Os olhos dela arderam com uma paixão sombria, fogosa.

Uma conflagração azeviche havia se acendido dentro dela, uma que ela não tinha ideia de como expelir.

“Dói, não dói? Que tal isto, eu erguerei meu pé se você jurar que você desistirá de fazer sua vingança.”

“Vai… se foder!! Yumis, aquela puta duas caras, é minha presa!”

“Eu te tirarei daqui se você desistir dela. Eu realmente me sinto mal por você, então eu até lhe darei algum dinheiro. Você pode achar um lugar para você mesma no interior e viver o resto da sua vida em paz.”

“Vai se ferrar! Como isso é de alguma forma diferente de estar morta!?”

Insanidade preencheu a voz dela no que ela continuou.

“Shuria vai matá-la. Shuria vai matar o caralho dela!
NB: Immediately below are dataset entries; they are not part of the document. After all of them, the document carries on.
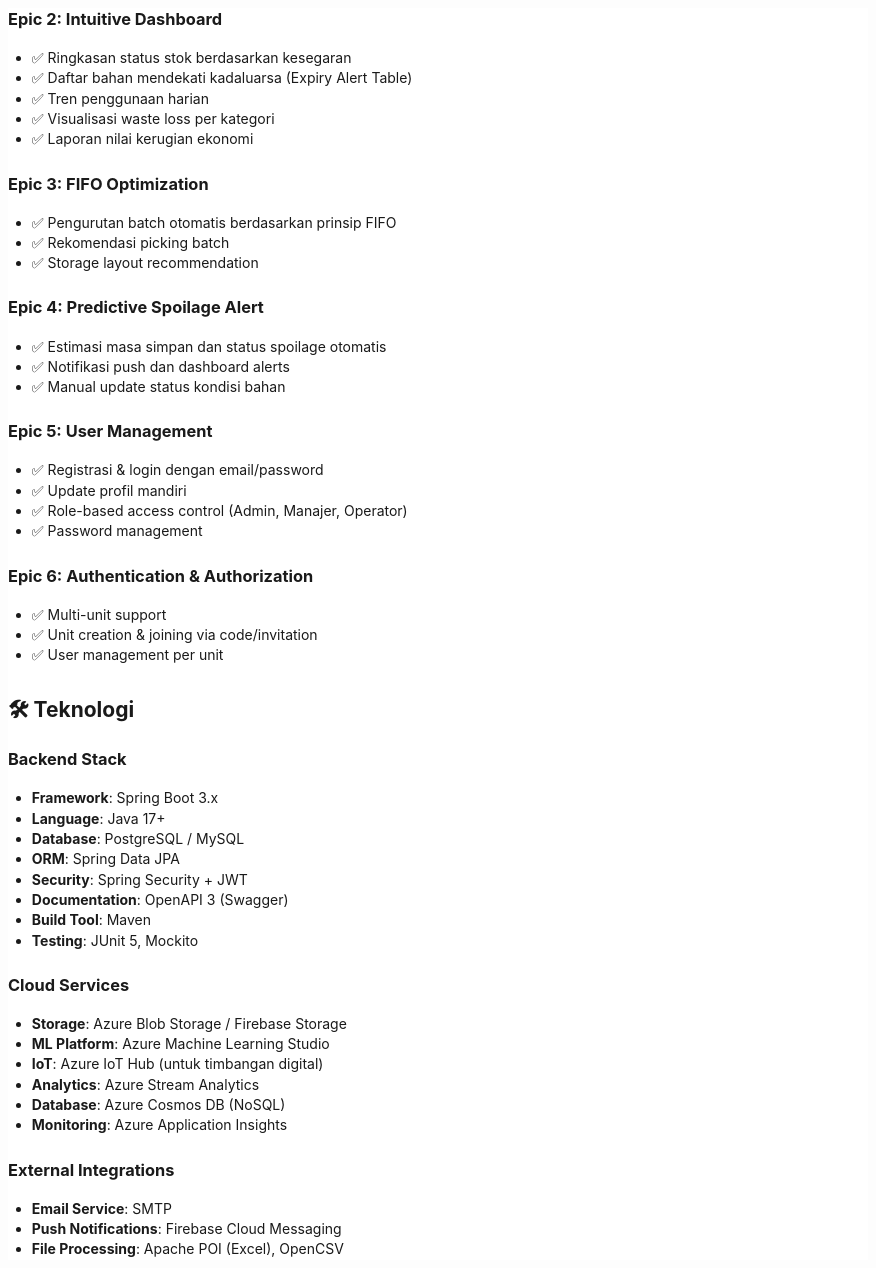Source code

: ### Epic 2: Intuitive Dashboard
- ✅ Ringkasan status stok berdasarkan kesegaran
- ✅ Daftar bahan mendekati kadaluarsa (Expiry Alert Table)
- ✅ Tren penggunaan harian
- ✅ Visualisasi waste loss per kategori
- ✅ Laporan nilai kerugian ekonomi

### Epic 3: FIFO Optimization
- ✅ Pengurutan batch otomatis berdasarkan prinsip FIFO
- ✅ Rekomendasi picking batch
- ✅ Storage layout recommendation

### Epic 4: Predictive Spoilage Alert
- ✅ Estimasi masa simpan dan status spoilage otomatis
- ✅ Notifikasi push dan dashboard alerts
- ✅ Manual update status kondisi bahan

### Epic 5: User Management
- ✅ Registrasi & login dengan email/password
- ✅ Update profil mandiri
- ✅ Role-based access control (Admin, Manajer, Operator)
- ✅ Password management

### Epic 6: Authentication & Authorization
- ✅ Multi-unit support
- ✅ Unit creation & joining via code/invitation
- ✅ User management per unit

## 🛠 Teknologi

### Backend Stack
- **Framework**: Spring Boot 3.x
- **Language**: Java 17+
- **Database**: PostgreSQL / MySQL
- **ORM**: Spring Data JPA
- **Security**: Spring Security + JWT
- **Documentation**: OpenAPI 3 (Swagger)
- **Build Tool**: Maven
- **Testing**: JUnit 5, Mockito

### Cloud Services
- **Storage**: Azure Blob Storage / Firebase Storage
- **ML Platform**: Azure Machine Learning Studio
- **IoT**: Azure IoT Hub (untuk timbangan digital)
- **Analytics**: Azure Stream Analytics
- **Database**: Azure Cosmos DB (NoSQL)
- **Monitoring**: Azure Application Insights

### External Integrations
- **Email Service**: SMTP
- **Push Notifications**: Firebase Cloud Messaging
- **File Processing**: Apache POI (Excel), OpenCSV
Shuria preferiria muito mais morrer do que esquecer sobre toda a dor que ela causou!”

Shuria soltou um grito quase bestial, uma proclamação de que ela preferiria muito mais morrer do que ser privada de uma chance de se vingar.

Toda razão havia deixado ela.

O grito dela não continha nem a menor gota de racionalidade.
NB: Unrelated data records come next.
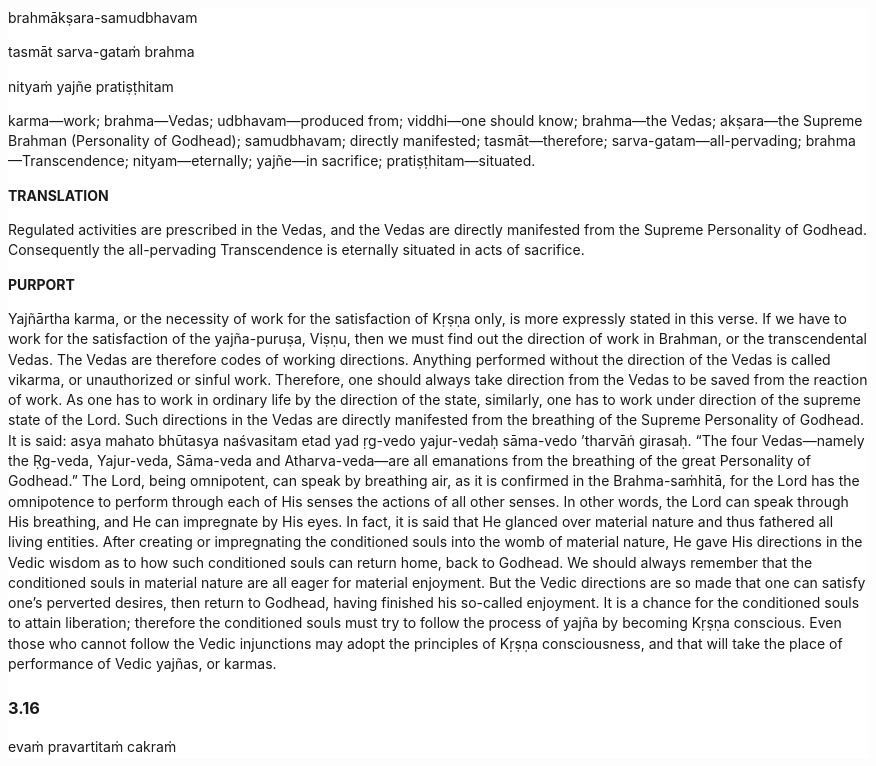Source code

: brahmākṣara-samudbhavam

tasmāt sarva-gataṁ brahma

nityaṁ yajñe pratiṣṭhitam

karma—work; brahma—Vedas; udbhavam—produced from; viddhi—one should know;
brahma—the Vedas; akṣara—the Supreme Brahman (Personality of Godhead);
samudbhavam; directly manifested; tasmāt—therefore; sarva-gatam—all-pervading;
brahma—Transcendence; nityam—eternally; yajñe—in sacrifice;
pratiṣṭhitam—situated.

**TRANSLATION**

Regulated activities are prescribed in the Vedas, and the Vedas are directly
manifested from the Supreme Personality of Godhead. Consequently the
all-pervading Transcendence is eternally situated in acts of sacrifice.

**PURPORT**

Yajñārtha karma, or the necessity of work for the satisfaction of Kṛṣṇa only, is
more expressly stated in this verse. If we have to work for the satisfaction of
the yajña-puruṣa, Viṣṇu, then we must find out the direction of work in Brahman,
or the transcendental Vedas. The Vedas are therefore codes of working
directions. Anything performed without the direction of the Vedas is called
vikarma, or unauthorized or sinful work. Therefore, one should always take
direction from the Vedas to be saved from the reaction of work. As one has to
work in ordinary life by the direction of the state, similarly, one has to work
under direction of the supreme state of the Lord. Such directions in the Vedas
are directly manifested from the breathing of the Supreme Personality of
Godhead. It is said: asya mahato bhūtasya naśvasitam etad yad ṛg-vedo
yajur-vedaḥ sāma-vedo ’tharvāṅ girasaḥ. “The four Vedas—namely the Ṛg-veda,
Yajur-veda, Sāma-veda and Atharva-veda—are all emanations from the breathing of
the great Personality of Godhead.” The Lord, being omnipotent, can speak by
breathing air, as it is confirmed in the Brahma-saṁhitā, for the Lord has the
omnipotence to perform through each of His senses the actions of all other
senses. In other words, the Lord can speak through His breathing, and He can
impregnate by His eyes. In fact, it is said that He glanced over material nature
and thus fathered all living entities. After creating or impregnating the
conditioned souls into the womb of material nature, He gave His directions in
the Vedic wisdom as to how such conditioned souls can return home, back to
Godhead. We should always remember that the conditioned souls in material nature
are all eager for material enjoyment. But the Vedic directions are so made that
one can satisfy one’s perverted desires, then return to Godhead, having finished
his so-called enjoyment. It is a chance for the conditioned souls to attain
liberation; therefore the conditioned souls must try to follow the process of
yajña by becoming Kṛṣṇa conscious. Even those who cannot follow the Vedic
injunctions may adopt the principles of Kṛṣṇa consciousness, and that will take
the place of performance of Vedic yajñas, or karmas.

### 3.16


evaṁ pravartitaṁ cakraṁ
A birra dela era quase como de um recém nascido. Dentro dela havia uma vontade inquebrável de viver, de verdadeiramente viver.

Não, não era como um de recém nascido.

Era a de um recém nascido.

Seu grito havia significado o nascimento de uma insurgente, de uma renegada com nada além de seus próprios desejos no coração.

“Entendo.”

Ela rolou para o lado, mostrou suas presas e mordeu minha perna sem a menor gota de hesitação no momento que eu ergui ela das costas dela.

Não havia mais medo nela, apenas força.

“Você com certeza é uma inconsequente, huh?”

“Por que… você não está lutando de volta?”

No começo, ela estava suspeitando da minha completa falta de resistência, mas as mandíbulas dela eventualmente começaram a afrouxar.

“Porque eu mereci isso. Foi apenas pelo bem da confirmação, mas eu ainda joguei um monte de merda irritante em você, e eu sei disso.”

“…”

Ela continuou a me encarar numa tentativa de entender minhas intenções, seus olhos cheios de suspeita.

“Você já se esqueceu da primeira coisa que eu disse? Eu estou aqui para te recrutar, Shuria.”

“Re… crutar…?”

“Exatamente.”

Eu me agachei na frente dela agora que ela finalmente parou de resistir, e olhei para ela diretamente nos olhos.

“Você disse que você preferiria morrer do que esquecer sua vingança. E então, Shuria, eu tenho uma oferta para você.”

Eu estendi uma mão para ela.

“Você gostaria de renascer, aqui e agora?”

Eu pausei por um momento antes de elaborar.

“Você não se juntará à mim no caminho da vingança?”